DS treatment of diabetic NOD female mice. A: Percentage of diabetic mice (blood glucose >250 mg/dL) during 10 weeks of therapeutic treatment with DS (n = 10) or saline (n = 10). When treatment was initiated (time 0), all of the mice had levels >250 mg/dL. B: Individual weekly blood glucose levels of mice treated with saline or DS with a blood glucose level at onset between 250 and 350 mg/dL. Initiation of treatment is marked with a vertical dotted line, and blood glucose of 250 mg/dL is marked with a horizontal dashed line.
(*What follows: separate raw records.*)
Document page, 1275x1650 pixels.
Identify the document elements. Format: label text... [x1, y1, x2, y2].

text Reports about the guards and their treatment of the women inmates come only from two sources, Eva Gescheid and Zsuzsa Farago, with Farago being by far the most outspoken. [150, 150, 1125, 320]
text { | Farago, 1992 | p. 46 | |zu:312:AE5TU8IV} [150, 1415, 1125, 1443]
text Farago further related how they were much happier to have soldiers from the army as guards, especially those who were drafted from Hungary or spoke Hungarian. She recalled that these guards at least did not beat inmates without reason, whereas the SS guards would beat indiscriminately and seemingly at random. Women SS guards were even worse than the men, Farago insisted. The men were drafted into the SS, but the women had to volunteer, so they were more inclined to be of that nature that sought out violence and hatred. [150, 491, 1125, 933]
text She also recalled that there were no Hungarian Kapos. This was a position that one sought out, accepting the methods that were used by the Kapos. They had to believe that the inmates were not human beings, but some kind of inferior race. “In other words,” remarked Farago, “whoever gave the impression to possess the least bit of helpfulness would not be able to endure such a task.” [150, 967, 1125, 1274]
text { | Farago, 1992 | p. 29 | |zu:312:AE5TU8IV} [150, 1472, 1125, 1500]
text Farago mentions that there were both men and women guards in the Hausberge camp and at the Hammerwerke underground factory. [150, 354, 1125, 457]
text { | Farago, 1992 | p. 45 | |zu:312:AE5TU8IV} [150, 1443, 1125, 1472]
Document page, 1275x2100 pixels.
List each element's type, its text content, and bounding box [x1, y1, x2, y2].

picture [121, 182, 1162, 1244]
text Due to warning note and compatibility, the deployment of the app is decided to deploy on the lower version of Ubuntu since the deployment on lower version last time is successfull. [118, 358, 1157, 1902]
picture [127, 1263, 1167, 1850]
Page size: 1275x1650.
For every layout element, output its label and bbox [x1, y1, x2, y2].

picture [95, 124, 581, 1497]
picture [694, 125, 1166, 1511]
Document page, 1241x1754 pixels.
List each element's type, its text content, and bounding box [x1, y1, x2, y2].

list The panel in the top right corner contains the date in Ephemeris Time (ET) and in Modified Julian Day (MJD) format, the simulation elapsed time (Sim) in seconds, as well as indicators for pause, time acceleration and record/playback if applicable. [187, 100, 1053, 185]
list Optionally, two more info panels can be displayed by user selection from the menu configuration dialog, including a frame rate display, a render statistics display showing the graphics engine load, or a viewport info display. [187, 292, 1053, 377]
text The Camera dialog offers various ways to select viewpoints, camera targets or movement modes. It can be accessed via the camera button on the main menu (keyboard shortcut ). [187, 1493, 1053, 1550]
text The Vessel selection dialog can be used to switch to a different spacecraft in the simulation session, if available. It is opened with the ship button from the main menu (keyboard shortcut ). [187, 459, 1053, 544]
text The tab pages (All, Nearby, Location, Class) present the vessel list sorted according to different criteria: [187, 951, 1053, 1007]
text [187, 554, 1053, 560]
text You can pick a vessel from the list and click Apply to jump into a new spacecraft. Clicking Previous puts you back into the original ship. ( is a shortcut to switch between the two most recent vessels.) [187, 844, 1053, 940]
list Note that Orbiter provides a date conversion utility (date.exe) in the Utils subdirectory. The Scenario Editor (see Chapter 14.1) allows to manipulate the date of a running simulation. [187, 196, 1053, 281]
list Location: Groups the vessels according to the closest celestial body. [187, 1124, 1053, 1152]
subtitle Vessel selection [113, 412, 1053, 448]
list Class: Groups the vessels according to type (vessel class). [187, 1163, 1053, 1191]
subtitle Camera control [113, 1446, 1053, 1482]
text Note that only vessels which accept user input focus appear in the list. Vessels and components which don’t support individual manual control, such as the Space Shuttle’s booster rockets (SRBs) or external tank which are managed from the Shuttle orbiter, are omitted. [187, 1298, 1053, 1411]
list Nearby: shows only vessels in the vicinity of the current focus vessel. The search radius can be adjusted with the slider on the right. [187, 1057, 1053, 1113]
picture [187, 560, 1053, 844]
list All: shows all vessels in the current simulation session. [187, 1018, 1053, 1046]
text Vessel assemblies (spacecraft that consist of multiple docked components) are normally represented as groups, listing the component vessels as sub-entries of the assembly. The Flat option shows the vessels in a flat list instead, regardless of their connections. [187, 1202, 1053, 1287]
C: Plasma insulin levels at the end of treatment in mice treated with saline or DS. D: β-Cell mass determined in pancreatic sections of mice treated with saline or DS. Individual values and means ± SEM are represented for every experimental group. *P < 0.05 by log-rank (Mantel-Cox) or Gehan-Breslow-Wilcoxon tests for A and two-group comparison using the two-tailed unpaired Student t test for B–F. Representative images of immunostaining for insulin (red) and DAPI (blue) (E), and insulin (green), CD3 (white), CD45R/B220 (purple), and DAPI (blue) (F) of saline- and DS-treated mice. Scale bars, 10 μm.

Figure 6

DS effects on immune cell populations in vivo. mRNA expression by real-time PCR of multiple genes involved in immune activation and regulation in spleen cells (A) and Il-1β, Tnf-α, Cxcl9, and Cxcl10 genes in whole pancreas (B) from prediabetic NOD mice treated for 4 weeks with saline (n = 5) or 10 mg/kg DS (n = 5). Flow cytometry analysis of the percentage of PD-1⁺CD4⁺ and PD-1⁺CD8⁺ cells (C) and IFN-γ⁺CD4⁺ and IFN-γ⁺CD8⁺ cells (D) from single-cell suspensions of the spleen (SPL) and PLN from prediabetic NOD mice treated for 4 weeks with saline (n = 5) or DS (n = 5) and stimulated in vitro with anti-CD3 and anti-CD28. E: Effect of blocking PD-L1 in prediabetic NOD female mice treated with DS. Percentage of diabetic mice after i.p. injection of a blocking anti–PD-L1 antibody in mice treated with saline (Sal; n = 5) or DS (n = 5). Another set of mice was only treated with saline (n = 5) or DS (n = 5). F: Percentage of FoxP3⁺CD25⁺CD4⁺ cells in the immune compartments of saline- or DS-treated mice indicated in C and D. Individual values and means ± SEM are represented for every experimental group. *P < 0.05, **P < 0.01, ***P < 0.001 by two-group comparison using the two-tailed unpaired Student t test.